Bisnis.com, JAKARTA – PT First Anugerah Karya Wisata (dalam PKPU) atau First Travel telah merombak isi rencana perdamaian.
Perombakan ini dilakukan lantaran proposal pertama tidak memuaskan para kreditur. Sehingga, hakim pengawas meminta First Travel (debitur) untuk memperbaiki skema penyelesaian utang.
Dalam proposal kedua yang diperoleh Bisnis, debitur menuliskan poin-poin pengembalian utang.
Pertama, perusahaan akan berusaha sebaik-baiknya untuk mendapatkan investasi modal dari pihak ketiga, dalam kurun 5 bulan sejak proposal perdamaian berlaku efektif.
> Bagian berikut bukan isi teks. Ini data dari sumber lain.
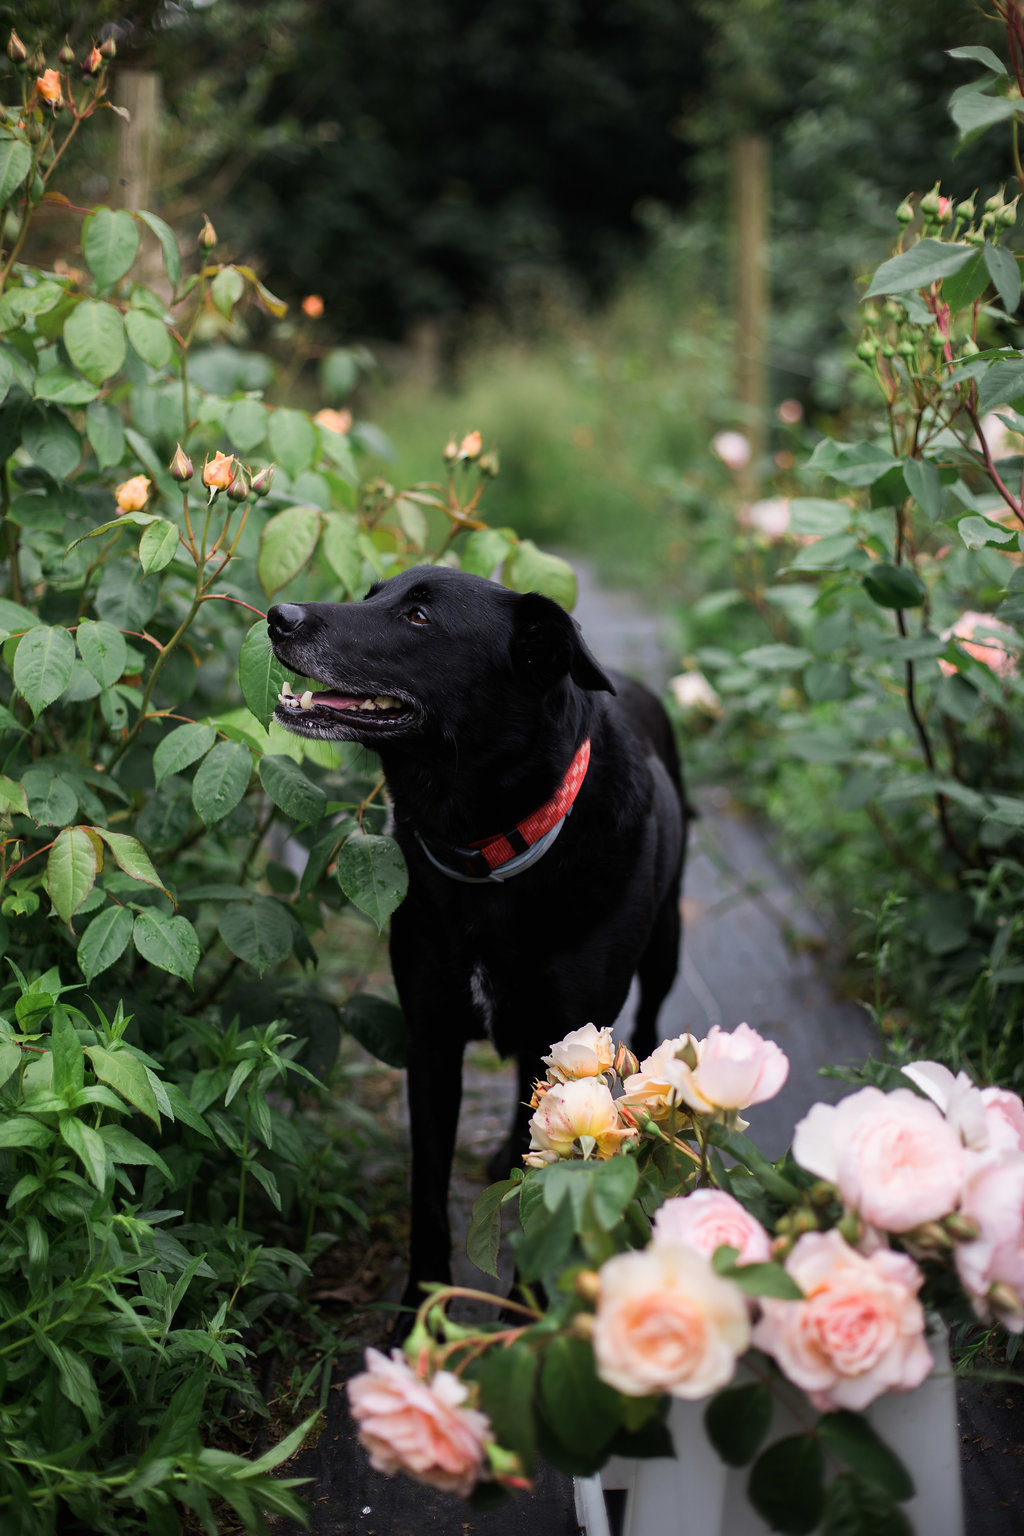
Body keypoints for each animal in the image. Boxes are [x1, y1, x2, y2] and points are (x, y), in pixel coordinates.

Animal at [270, 568, 687, 1308]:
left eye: (418, 617)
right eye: (374, 594)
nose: (276, 616)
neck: (487, 852)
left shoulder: (573, 1029)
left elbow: (551, 1197)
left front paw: (534, 1313)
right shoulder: (431, 1041)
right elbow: (428, 1192)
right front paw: (418, 1308)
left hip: (663, 947)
Kedua, untuk mendapatkan dana tambahan, debitur akan menjual aset-aset yang tidak produktif. Aset yang dimaksud ialah aset yang disita oleh Bareskrim Mabes Polri dan aset yang dipegang oleh pihak ketiga.
Dana investor akan digunakan untuk membayar utang pajak, utang jasa dan utang vendor.
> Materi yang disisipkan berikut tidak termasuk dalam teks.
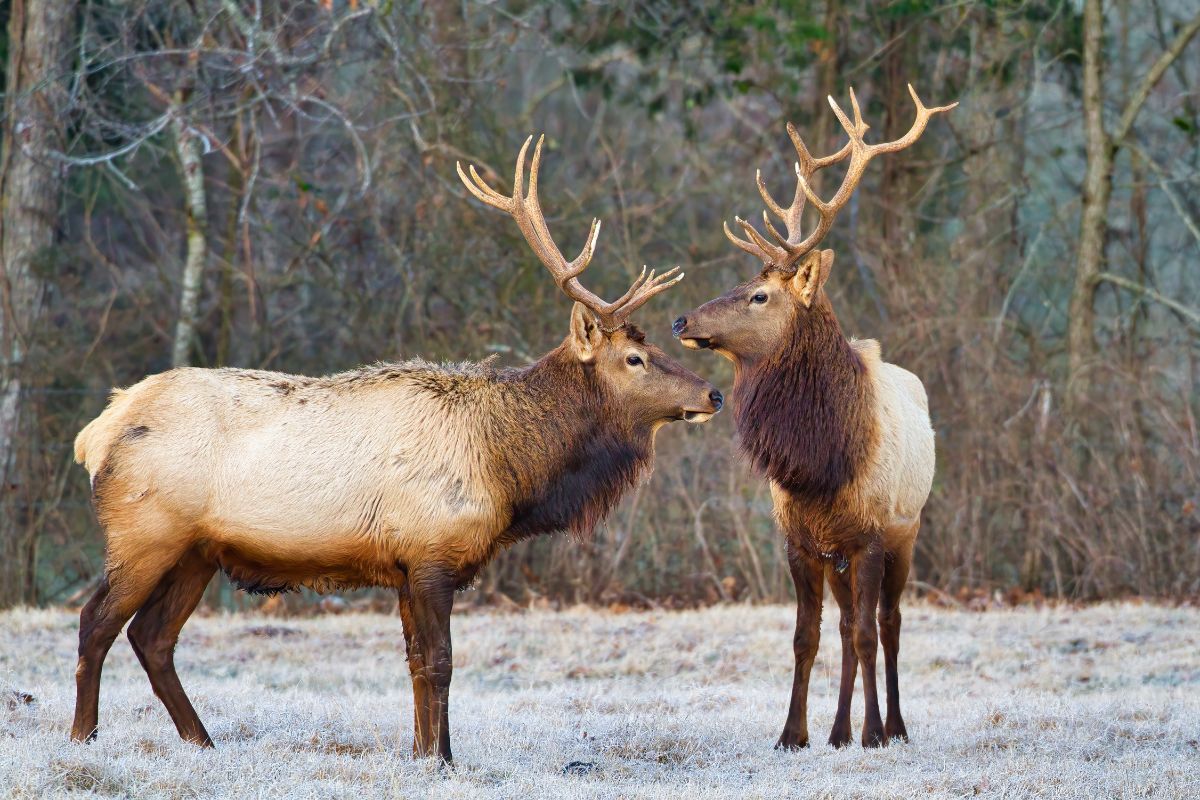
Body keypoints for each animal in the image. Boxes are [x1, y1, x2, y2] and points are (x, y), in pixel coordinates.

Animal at [72, 136, 720, 762]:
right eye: (634, 358)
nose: (712, 392)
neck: (509, 472)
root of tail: (97, 431)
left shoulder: (406, 565)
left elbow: (413, 664)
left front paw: (423, 752)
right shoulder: (432, 553)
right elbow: (440, 663)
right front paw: (441, 760)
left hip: (196, 552)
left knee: (153, 637)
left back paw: (203, 742)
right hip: (144, 533)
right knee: (96, 622)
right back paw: (84, 737)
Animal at [672, 87, 950, 753]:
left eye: (760, 295)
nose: (682, 320)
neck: (820, 462)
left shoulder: (871, 535)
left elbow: (869, 634)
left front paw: (875, 732)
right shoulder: (800, 540)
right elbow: (807, 637)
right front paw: (793, 733)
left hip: (908, 530)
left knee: (888, 624)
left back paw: (892, 726)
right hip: (839, 555)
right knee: (848, 623)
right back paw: (838, 730)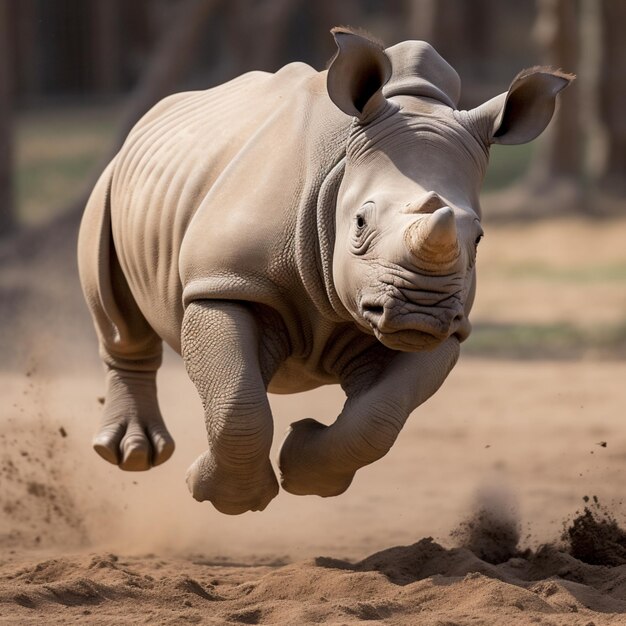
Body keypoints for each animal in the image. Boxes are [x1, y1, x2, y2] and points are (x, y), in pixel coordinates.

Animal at [77, 28, 572, 512]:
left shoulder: (450, 328)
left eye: (479, 238)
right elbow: (238, 402)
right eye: (360, 222)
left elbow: (379, 417)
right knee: (115, 307)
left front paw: (302, 467)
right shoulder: (224, 281)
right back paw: (134, 454)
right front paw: (228, 497)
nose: (421, 311)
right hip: (113, 178)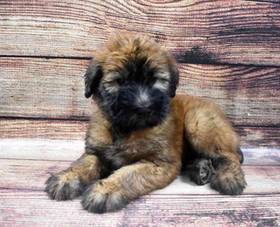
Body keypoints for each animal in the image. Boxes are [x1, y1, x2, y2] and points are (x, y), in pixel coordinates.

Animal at [44, 33, 246, 213]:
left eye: (155, 80)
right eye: (120, 81)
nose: (143, 107)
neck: (125, 129)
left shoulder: (157, 163)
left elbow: (128, 174)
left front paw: (106, 190)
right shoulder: (96, 152)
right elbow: (82, 164)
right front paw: (66, 178)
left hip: (198, 123)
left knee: (228, 155)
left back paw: (229, 177)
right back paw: (200, 168)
Ketiga, utang pajak akan dibayarkan ketika perusahaan mendapatkan dana yang cukup. Dengan begitu, debitur meminta masa tunggu atau grace period selama setahun setelah perjanjian disahkan atau homologasi.
Keempat, utang jasa akan dibagi menjadi dua kategori yaitu memberangkatkan jamaah umrah dan mengembalikan uang (refund).
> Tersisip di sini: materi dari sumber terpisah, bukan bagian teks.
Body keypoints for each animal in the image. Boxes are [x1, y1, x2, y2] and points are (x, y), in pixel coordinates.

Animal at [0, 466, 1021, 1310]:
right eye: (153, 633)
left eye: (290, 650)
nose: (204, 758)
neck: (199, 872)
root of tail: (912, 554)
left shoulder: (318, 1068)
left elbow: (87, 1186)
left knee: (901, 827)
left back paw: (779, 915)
Pemberangkatan calon jamaah umrah akan dilakukan dengan sistem FIFO (First In, First Out) dengan ketentuan,
Calon jamaah yang dijadwalkan berangkat pada 2017 akan diterbangkan pada 2019, mulai Januari-Desember 2019.
Selanjutnya, calon jamaah yang dijadwalkan berangkat pada 2018 akan diterbangkan pada 2020, mulai Januari-Desember 2020.
Mengenai jumlah jamaah yang berangkat, akan dikomunikasikan antara debitur dan tim pengurus.
Debitur juga menjanjikan melakukan refund kepada calon jamaah. Dana akan dikembalikan secara bertahap kepada kreditur dimulai dari Januari 2020 sampai Desember 2020.
Kelima, utang kepada vendor akan dibayar dengan cara dicicil setiap kali keberangkatan jamaah. Debitur mengklaim vendor-vendor yang menjadi kreditur First Travel akan tetap menjadi mitra perusahaan dalam memberangkatkan jamaah.